Shubbak Festival Is Back
Shubbak Festival Is Back
Posted inArt Fairs and Events

Shubbak Festival Is Back

The biennial art event celebrating Arab art and culture hits London’s streets again, but this time promises to look towards the future in a time of crisis

Paying its due to an environment rife with fragility, resilience and challenges in the Middle East and Arab world, Shubbak’s fourth edition features over 150 artists from 14 Arab countries in 80-plus events that look to a brighter future. Spanning film, visual arts, performance and literature, its programming kicked off at the British Museum with talks and performances that highlighted how artists and institutions can survive in an age of conflict, censorship and cultural destruction. “The British Museum is an ideal location and partner to explore the multiple issues of preserving cultural heritage and the fragile situation of artists,” said Shubbak artistic director Eckhard Thiemann to The Art Newspaper. “There will be bold statements and brave works tackling urgent issues like migration and the desire for freedom,” he continued, “but we will also hear quiet, intimate and personal reflections which touch us with gentle emotions.”

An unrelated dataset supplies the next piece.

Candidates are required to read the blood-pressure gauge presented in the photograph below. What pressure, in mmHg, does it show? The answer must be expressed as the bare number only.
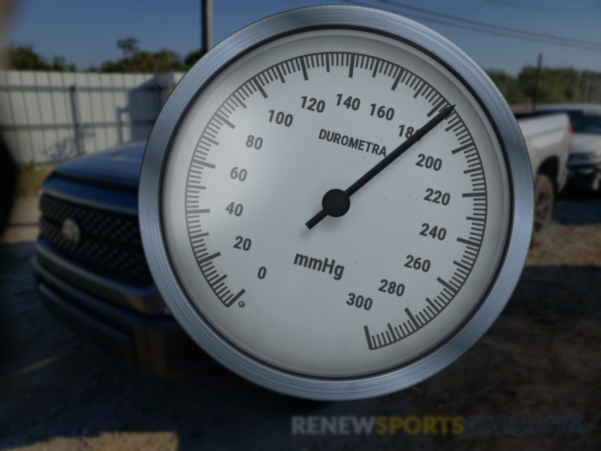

While the full two-week programme can be seen here, upcoming highlights include Saudi Arabian artist Zahrah Al-Ghamdi’s intricate floor installation made of sand and found objects collected from abandoned villages in her home country (British Museum, Great Court); Where Activism & Imagination Intersect a conversation between Cairo-based psychiatrist and visual artist Basma Abdel Aziz specialised in victims of torture, and PEN director Jo Glanville, discussing injustice, torture, corruption from a fresh and female perspective (12 July, Free Word Centre); Kuwaiti artist Monira Al Qadiri’s The Craft, a semi-autobiographical Sci-Fi film and installation where international diplomacy is reimagined as an alien conspiracy (Gasworks); and Three Rooms, a performance by Amal Omran, Kathryn Hamilton and Hatem Hadawe that takes place live in Istanbul, London and Paris at the same time to address the visa-barriers and physical restrictions of political instability, notions of intimacy in confined spaces, the irreplaceability of people, and the impossibility of representation without the activation of external viewers (14-15 July, Arcola Theatre).